4-Ben şimdiye kadar öyle bir dezenfekte çalışmasına girmedim, dikkat ettim siz yazınca ama komşulardan da arkadaşımdan da böyle davranışlar gördüm,haklısınız. Ancak ben de kızımın son zehirlenmesinin ardından artık ne yediğini soruyorum, çeşitli kusmalara ve ishale önlem olabilmek için. Ama haklısınız, çocukları böyle sıkıştırmak, kullanmak zararlı ve gereksiz.Yalnız itiraf edeyim ben de bir kaç kez; babası kızına elbise ya da oyuncak aldığında bunu babam aldı falan dediğinde, bir kaç dakika sonra benim aldığım oyuncağı da bunu da ben aldım diye gösterdiğim, benim aldığım elbiseyi giydirdiğim babasınınkini isteyince de bunu ben aldım ama dediğim oldu. Sanki bu tür oyuncaklarla, elbiselerle çocuğumu kandırıp benden soğutacakmış gibi geliyordu ilk zamanlar,sonra zamanla geçti. Şimdi o tavırlarım trajikomik geliyor mesela.

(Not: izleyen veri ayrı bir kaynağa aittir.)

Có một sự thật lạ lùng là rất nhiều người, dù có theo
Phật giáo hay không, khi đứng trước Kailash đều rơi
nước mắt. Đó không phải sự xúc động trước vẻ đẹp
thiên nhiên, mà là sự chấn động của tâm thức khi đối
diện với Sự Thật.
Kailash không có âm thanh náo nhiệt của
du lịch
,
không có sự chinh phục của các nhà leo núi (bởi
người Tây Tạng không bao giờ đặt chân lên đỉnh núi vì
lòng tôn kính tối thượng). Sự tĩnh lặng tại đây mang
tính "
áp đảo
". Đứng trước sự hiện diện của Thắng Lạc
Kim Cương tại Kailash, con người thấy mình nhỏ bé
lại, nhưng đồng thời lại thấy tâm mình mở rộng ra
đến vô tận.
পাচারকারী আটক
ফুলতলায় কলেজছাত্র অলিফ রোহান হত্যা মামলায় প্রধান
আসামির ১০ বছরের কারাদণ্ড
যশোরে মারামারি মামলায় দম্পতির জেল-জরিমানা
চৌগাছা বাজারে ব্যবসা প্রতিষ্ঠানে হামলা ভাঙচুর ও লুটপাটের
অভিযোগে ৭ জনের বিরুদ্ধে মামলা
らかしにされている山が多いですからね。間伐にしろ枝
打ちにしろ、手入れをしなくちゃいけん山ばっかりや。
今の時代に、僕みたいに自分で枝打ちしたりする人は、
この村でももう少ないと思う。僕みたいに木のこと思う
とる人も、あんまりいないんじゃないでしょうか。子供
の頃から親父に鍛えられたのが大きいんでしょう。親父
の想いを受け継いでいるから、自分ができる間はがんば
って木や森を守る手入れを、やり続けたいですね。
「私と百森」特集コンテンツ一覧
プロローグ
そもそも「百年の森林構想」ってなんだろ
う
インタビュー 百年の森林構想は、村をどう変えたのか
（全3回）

5-Aynen öyle. Kızımda henüz emareleri sadece bir iki kez gözüktü. Olabildiğince normalleşmesine çalışıyorum ama elimden geldiği kadar..
Son paragrafınız da forumda gördüğüm en iyi metinlerden,fikirlerden,tekrar tebrik ederim.Üstüne koyacak bir söz bulamıyorum,gerek de yok zaten.